Assim, o signo (o Nome e a Palavra) é algo arbitrário e convencional que passa pelo pacto social e coletivo (Mikael: masculino – Laure: feminino; Azul: menino – Vermelho: menina).
Penso não ser muito forçado estabelecer uma relação analógica do filme com a atual retomada da Cultura Queer (recentemente tivemos em São Paulo o I Seminário Queer – Cultura e Subversões da Identidade, com nomes importantes do pensamento contemporâneo como Judith Butler e Wladimir Safatle). Uma das ideias centrais da teoria queer é que qualquer identidade é múltipla, arbitrária, instável e excludente. Sexo e gênero, por exemplo, seriam construções sociais, criando as normas e padrões que materializariam o sexo dos sujeitos. Fica mais evidente ainda a analogia com o filme se atentarmos para uma fala de Judith Butler em entrevista ao jornal O Globo: “Ao nascermos nos é atribuído um gênero. E, em seguida, há uma questão de como habitar ou viver esse gênero. Algumas crianças gostam ou até amam o gênero atribuído a elas; outras se resistem e até o recusam. Gênero é um processo e começa com uma situação involuntária. No decorrer da existência, temos que desenvolver uma forma própria de viver o gênero, às vezes recusando o que nos foi atribuído. Essa é uma zona de liberdade que precisa ser afirmada.”

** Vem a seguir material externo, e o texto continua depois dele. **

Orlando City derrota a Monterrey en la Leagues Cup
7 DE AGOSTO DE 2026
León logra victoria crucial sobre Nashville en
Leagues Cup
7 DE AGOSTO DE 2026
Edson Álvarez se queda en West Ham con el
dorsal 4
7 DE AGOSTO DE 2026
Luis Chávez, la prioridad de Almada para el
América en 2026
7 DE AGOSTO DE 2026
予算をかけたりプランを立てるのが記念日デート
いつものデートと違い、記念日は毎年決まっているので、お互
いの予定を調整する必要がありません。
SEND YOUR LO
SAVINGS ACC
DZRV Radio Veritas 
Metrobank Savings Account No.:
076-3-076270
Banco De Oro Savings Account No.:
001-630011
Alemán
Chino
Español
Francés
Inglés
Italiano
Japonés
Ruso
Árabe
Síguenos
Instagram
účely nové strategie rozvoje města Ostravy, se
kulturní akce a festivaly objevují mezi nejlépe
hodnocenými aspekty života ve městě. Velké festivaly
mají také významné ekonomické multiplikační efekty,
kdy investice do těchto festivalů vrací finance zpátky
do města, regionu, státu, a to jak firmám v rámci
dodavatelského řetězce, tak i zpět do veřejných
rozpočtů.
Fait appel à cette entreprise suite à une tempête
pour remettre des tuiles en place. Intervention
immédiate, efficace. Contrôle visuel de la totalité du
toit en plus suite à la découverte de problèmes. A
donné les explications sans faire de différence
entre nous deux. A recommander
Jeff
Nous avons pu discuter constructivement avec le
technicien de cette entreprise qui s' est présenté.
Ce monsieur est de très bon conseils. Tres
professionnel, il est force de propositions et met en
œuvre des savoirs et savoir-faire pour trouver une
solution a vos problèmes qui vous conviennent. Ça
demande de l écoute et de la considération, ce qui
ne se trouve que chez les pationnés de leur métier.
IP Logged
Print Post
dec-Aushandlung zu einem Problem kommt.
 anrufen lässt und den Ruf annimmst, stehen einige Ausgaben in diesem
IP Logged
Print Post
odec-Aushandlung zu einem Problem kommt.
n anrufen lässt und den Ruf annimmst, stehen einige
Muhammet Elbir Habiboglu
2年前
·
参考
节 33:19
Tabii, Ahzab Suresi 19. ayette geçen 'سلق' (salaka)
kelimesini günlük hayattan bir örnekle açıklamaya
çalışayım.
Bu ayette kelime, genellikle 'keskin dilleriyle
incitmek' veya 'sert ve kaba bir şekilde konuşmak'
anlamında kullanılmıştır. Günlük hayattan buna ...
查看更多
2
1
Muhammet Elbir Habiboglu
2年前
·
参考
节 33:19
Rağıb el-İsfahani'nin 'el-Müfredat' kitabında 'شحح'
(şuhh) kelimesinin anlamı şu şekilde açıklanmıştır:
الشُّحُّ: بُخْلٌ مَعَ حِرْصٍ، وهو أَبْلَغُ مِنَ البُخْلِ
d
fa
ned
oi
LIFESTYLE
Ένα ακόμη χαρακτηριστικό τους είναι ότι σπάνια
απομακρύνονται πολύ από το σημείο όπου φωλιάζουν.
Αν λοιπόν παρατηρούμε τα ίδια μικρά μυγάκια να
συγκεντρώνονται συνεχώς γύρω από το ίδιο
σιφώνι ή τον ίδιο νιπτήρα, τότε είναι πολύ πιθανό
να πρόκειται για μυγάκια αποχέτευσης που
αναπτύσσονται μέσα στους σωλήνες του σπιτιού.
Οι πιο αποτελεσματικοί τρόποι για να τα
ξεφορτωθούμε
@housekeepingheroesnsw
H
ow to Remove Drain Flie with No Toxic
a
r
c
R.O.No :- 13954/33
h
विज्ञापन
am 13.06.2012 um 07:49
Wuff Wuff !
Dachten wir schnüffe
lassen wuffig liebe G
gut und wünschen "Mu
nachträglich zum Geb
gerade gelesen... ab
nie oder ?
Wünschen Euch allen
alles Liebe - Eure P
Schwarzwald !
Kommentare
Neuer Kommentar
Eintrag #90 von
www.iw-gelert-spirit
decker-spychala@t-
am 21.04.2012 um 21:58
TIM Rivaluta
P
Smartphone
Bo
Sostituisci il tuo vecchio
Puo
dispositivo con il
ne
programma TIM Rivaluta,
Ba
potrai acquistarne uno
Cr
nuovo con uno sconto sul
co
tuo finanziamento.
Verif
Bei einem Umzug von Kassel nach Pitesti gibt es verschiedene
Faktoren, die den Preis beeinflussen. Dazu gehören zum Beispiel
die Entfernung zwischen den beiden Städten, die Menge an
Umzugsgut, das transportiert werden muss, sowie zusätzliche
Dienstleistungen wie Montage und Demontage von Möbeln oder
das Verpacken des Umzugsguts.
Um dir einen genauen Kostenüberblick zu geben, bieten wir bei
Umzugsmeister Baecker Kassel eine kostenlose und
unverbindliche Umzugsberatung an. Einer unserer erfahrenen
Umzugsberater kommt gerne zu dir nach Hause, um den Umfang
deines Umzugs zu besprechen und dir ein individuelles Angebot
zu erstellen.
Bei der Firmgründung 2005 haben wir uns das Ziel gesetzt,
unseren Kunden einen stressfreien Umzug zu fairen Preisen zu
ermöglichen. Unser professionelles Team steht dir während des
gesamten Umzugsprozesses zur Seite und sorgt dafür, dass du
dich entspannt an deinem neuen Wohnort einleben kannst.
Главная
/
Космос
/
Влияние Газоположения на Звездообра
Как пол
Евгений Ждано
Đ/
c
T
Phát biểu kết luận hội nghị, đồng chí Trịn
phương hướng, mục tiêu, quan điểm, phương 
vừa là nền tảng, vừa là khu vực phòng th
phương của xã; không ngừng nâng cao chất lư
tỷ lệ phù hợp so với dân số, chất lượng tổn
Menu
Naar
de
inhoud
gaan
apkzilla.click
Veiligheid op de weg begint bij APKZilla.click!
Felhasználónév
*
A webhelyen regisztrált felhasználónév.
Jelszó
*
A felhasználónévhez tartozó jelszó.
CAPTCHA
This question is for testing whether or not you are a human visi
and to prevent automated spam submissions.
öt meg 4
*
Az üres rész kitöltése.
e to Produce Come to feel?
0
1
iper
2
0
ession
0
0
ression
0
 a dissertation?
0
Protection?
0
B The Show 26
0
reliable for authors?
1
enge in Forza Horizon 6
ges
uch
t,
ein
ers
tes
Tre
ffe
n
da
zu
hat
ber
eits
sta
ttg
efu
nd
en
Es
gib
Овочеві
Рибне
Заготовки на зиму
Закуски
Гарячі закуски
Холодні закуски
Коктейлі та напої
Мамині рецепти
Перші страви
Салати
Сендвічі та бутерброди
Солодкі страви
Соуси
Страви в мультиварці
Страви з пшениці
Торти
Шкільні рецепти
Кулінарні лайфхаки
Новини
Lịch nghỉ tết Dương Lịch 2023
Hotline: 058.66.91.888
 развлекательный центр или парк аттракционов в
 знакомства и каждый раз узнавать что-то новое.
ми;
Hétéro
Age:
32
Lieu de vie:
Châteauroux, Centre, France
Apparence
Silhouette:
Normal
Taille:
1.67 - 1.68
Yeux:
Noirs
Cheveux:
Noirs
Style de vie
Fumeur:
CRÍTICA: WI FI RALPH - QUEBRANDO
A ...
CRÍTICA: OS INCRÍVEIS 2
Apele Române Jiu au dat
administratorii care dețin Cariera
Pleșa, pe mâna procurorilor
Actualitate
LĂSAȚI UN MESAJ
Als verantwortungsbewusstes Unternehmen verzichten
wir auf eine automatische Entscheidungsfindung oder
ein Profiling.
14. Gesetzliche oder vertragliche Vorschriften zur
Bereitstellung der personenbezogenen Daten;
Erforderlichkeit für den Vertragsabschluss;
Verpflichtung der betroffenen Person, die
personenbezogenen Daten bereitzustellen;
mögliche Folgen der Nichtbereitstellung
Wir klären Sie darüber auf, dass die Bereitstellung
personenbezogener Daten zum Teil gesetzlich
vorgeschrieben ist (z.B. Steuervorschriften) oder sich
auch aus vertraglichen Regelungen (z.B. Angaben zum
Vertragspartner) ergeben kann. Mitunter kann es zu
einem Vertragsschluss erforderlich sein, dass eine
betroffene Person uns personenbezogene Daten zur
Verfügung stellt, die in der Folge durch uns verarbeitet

Numa das cenas mais tocantes do filme, a mãe conversa com a filha e diz que não tem nada contra ela “brincar” de ser menino. Mas estaríamos diante de uma simples brincadeira de criança? (A alusão à brincadeira é muitas vezes sugerida no filme, mas, creio, com uma visão crítica e alegórica: Laure construindo um “pênis” de massinha; criando um bigode com o cabelo da irmã, jogando cartas com o pai, etc).
Laure é fascinada pela Floresta, lugar emblemático que constrói a geografia do filme (signo do mistério e do encantado), não é à toa que lê para a irmã “O Livro da Floresta”, que fala do personagem Mogli, muitas vezes associado às leis de sobrevivência no seio do escotismo (Laure passando pelos ritos de força e poder para ser aceita no grupo e tendo que enfrentar os “lobos” da floresta – ou os dragões, já que escolheu como nome o anjo Miguel).
Para concluir, a meu ver, a canção “Pecado Original” de Caetano Veloso, resume as inquietações abordadas no filme Tomboy:
“Todo dia, toda noite
Toda hora, toda madrugada
Momento e manhã
Todo mundo, todos os segundos do minuto
Vivem a eternidade da maçã
Tempo da serpente nossa irmã
Sonho de ter uma vida sã
Quando a gente volta
O rosto para o céu
E diz olhos nos olhos da imensidão:
Eu não sou cachorro não!
A gente não sabe o lugar certo
De colocar o desejo
(…)”
Laure, assim como todo ser humano, “não sabe o lugar do seu desejo”. Ao representar nossa experiência e relacioná-la à experiência do outro, constituímos nossas respostas sígnicas ao mundo, materializamos nosso existir histórico e social.
O que gera o movimento narrativo do filme é o desejo e podemos dar a essa “menina-menino” uma dimensão simbólica: a passagem da infância da alma e a dolorida perda da sua inocência. A passagem para a vida juvenil e a fugaz descoberta de suas harmonias/desarmonias ocultas. A personagem aponta, semioticamente, para a renovação da vida (os mistérios da floresta) e o (des)caminho que leva a descoberta de si mesmo e o aprendizado de que “cada um sabe a dor e a delícia de ser o que é”.